I’d thought a lot about it. When you lose someone tragically that you care about, much of the anguish comes from imagining their anguish during their final moments. So I gave JoAnn an edited version. But not edited much. I told her that the body is an amazing thing-it’s got lots of ways to conserve heat. When we’re exposed to cool water, small blood vessels near the skin’s surface automatically constrict to keep blood flow away from the outer tissues. That’s true of the entire body except for the brain, which needs unrestricted blood flow. Which is why the blood vessels of the head do not constrict and why heat is lost most quickly from the area of the head.
“So her first major organ affected,” I said, “was her brain. She probably got confused, then drowsy. More than likely, she just fell asleep. Once her core temp got below… I think it’s ninety-five degrees, once her core temperature got below that, her heartbeat would have become erratic, and then, finally, it would have stopped. But, like I said, she’d have been asleep by that time.”

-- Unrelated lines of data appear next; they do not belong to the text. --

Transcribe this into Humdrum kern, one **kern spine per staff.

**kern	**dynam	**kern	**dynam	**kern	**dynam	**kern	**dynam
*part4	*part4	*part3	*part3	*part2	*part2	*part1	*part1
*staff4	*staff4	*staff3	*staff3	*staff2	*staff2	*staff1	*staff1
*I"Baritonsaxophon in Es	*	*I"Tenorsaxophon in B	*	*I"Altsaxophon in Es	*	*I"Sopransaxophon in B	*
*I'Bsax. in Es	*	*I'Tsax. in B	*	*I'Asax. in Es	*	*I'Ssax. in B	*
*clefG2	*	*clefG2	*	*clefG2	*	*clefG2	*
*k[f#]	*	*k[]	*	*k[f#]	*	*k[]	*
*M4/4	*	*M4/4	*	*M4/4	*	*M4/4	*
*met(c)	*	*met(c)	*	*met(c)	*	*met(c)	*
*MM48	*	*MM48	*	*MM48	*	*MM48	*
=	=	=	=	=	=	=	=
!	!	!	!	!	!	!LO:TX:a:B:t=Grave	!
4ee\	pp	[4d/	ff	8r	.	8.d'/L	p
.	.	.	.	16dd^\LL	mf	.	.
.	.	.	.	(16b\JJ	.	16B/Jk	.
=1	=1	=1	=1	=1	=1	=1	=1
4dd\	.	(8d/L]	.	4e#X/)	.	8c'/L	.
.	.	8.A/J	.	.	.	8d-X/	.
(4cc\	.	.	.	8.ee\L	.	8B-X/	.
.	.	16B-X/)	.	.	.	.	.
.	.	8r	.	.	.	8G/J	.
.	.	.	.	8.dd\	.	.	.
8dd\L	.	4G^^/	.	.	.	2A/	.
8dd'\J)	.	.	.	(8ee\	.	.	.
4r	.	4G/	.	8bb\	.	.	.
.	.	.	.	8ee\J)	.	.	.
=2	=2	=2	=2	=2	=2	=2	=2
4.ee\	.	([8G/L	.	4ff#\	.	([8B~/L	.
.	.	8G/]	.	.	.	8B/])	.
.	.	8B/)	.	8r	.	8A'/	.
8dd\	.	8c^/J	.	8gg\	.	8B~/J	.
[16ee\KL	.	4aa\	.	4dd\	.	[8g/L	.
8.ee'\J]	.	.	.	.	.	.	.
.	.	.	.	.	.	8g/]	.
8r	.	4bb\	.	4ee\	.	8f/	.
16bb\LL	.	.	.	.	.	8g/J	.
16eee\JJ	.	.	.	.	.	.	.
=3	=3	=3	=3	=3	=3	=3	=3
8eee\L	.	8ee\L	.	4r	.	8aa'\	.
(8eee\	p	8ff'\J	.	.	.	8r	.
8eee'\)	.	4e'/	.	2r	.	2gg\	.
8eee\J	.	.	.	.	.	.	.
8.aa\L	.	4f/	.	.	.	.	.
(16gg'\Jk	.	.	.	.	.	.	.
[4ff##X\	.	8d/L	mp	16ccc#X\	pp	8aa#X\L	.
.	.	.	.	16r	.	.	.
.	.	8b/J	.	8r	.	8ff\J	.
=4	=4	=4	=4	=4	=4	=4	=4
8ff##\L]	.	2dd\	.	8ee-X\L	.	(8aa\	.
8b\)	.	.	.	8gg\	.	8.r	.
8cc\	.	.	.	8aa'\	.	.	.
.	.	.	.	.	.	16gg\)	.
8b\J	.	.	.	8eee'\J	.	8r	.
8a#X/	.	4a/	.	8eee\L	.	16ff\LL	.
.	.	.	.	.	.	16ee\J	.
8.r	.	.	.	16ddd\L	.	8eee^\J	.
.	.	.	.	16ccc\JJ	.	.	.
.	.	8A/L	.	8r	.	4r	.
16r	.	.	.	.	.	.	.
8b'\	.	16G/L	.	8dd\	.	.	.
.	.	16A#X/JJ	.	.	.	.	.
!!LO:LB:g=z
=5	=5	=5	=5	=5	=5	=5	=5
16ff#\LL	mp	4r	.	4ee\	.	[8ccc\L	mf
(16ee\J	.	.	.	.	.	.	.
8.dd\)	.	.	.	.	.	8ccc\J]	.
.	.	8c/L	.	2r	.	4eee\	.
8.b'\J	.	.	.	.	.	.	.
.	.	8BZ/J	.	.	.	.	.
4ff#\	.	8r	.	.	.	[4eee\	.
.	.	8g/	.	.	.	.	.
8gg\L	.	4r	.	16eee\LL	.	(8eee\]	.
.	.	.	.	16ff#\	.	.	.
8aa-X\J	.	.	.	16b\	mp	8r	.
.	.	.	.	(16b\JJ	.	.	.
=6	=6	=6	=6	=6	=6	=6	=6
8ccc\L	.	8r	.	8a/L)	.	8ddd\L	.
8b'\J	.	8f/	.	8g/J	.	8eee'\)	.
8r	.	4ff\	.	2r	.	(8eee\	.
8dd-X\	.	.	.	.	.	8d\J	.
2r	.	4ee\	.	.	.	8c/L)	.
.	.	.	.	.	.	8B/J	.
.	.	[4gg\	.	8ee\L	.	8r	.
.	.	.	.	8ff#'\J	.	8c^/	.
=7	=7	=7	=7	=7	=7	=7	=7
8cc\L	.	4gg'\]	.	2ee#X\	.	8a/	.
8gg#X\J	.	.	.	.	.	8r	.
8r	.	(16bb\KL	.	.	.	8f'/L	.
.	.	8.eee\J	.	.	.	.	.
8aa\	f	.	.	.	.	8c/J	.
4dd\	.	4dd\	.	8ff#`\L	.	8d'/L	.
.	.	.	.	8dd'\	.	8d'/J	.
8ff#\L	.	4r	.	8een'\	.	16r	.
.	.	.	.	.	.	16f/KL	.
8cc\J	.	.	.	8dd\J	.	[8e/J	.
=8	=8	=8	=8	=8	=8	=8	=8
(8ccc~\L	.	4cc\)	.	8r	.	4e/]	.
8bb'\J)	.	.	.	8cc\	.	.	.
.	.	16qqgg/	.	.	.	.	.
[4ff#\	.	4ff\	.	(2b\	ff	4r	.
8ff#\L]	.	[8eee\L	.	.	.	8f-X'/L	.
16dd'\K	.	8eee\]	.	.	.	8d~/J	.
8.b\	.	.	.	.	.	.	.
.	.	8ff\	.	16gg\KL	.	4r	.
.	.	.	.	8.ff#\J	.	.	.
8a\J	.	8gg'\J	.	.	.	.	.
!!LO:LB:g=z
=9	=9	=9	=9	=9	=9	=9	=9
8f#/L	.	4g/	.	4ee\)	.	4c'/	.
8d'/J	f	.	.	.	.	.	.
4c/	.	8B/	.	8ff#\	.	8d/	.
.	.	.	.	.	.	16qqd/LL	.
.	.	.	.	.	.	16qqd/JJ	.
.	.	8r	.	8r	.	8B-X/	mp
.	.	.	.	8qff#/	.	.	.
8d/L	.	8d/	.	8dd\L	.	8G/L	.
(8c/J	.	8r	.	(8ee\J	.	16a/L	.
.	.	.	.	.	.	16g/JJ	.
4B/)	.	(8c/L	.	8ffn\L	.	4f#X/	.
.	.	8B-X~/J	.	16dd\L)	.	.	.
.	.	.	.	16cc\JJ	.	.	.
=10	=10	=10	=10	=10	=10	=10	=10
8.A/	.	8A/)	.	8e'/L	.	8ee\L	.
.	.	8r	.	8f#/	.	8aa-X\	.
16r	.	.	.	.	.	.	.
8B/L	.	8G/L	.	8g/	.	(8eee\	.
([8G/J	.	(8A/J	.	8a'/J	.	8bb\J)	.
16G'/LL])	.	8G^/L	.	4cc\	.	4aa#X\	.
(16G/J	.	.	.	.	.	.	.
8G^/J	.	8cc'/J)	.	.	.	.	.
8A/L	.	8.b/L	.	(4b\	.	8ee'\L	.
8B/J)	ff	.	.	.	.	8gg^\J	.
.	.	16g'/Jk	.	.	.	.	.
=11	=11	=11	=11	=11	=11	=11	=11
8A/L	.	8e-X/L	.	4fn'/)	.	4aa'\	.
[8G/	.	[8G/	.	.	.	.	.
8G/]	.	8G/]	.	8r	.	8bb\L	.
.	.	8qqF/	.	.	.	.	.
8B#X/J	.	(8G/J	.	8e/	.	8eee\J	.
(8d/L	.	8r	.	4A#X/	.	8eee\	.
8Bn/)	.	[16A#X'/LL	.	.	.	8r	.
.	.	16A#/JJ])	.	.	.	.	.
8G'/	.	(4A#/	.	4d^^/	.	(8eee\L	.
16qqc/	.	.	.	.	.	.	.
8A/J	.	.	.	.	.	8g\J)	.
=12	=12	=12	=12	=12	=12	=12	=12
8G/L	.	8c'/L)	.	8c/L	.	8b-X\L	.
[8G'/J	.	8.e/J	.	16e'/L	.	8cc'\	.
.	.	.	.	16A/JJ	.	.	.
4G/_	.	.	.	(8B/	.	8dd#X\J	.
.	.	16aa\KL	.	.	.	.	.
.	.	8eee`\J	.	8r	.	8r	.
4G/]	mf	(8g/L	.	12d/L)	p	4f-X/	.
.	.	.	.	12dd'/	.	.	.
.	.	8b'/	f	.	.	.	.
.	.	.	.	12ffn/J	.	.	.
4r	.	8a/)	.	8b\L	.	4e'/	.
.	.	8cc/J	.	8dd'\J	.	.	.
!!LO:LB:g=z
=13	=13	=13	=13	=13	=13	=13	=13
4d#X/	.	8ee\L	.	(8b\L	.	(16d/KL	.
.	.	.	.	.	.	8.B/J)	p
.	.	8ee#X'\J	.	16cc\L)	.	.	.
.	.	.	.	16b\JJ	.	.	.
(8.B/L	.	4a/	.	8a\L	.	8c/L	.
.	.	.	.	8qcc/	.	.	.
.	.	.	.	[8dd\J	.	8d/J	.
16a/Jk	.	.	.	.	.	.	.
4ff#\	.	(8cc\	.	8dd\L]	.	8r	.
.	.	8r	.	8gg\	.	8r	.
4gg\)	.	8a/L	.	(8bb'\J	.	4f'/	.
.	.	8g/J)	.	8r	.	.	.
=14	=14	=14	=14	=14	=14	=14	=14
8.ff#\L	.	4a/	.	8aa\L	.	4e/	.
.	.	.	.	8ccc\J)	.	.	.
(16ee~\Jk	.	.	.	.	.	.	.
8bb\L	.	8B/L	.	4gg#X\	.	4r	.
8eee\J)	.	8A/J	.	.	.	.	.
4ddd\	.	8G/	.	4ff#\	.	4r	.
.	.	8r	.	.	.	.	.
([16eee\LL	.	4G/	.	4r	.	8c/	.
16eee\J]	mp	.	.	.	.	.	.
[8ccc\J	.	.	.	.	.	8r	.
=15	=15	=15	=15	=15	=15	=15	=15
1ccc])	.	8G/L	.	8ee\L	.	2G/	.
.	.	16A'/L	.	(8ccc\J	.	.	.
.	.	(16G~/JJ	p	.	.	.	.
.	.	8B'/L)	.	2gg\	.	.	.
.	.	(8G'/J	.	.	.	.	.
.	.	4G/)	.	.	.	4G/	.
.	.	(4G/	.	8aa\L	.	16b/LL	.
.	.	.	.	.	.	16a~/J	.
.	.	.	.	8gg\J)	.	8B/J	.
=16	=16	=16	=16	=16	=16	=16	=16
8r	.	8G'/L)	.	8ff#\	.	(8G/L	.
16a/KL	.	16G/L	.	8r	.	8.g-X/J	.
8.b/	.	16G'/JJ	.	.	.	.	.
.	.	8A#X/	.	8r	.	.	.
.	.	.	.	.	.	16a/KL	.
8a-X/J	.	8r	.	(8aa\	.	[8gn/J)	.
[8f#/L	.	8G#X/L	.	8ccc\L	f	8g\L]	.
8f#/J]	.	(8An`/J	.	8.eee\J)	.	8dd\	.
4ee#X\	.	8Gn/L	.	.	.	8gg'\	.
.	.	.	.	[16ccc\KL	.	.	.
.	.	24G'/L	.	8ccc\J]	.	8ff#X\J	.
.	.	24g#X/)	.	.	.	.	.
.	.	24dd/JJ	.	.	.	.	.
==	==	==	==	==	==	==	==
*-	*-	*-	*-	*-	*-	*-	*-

“So it wouldn’t have been that bad for her and the others?”
“No,” I lied. “Not that bad at all.”
We lay there in silence for a time. Beyond the canvas canopy I’d rigged to keep off the dew, I could see the black horizon lifting, pausing, then falling out of a black sky. I wondered as I’d wondered before: What had it been like for Janet? As I wrestled with all the horrible scenarios, Janet was there in memory, her pudgy, girlish face alive in my mind and her sensitive eyes, green and kind, looking directly into mine.
I remembered the smell of the musky perfume she sometimes wore. Remembered the distinctive cocoa-butter scent of body cream, and how, when she was excited or telling a joke, she punctuated her sentences by combing her fingers through her hair. I remembered that the first time Janet made me laugh, really laugh, was a couple of weeks after she’d been working in the lab, and she accidentally let it slip that she’d named each and every one of my fish. Janet had made me laugh many times after that, and she’d confided in me and encouraged me. She’d brought me little handmade presents at Christmas and dyed eggs with silly faces at Easter. In front of others, she’d slapped me on the ass at dock parties, and, when she knew I was stressed, she’d come quietly up behind me and massage the muscles of my neck and shoulders. Janet was a good woman, and she had been a good and true friend.
I thought that JoAnn had drifted off to sleep when, suddenly, she spoke again. “Do you hear it?”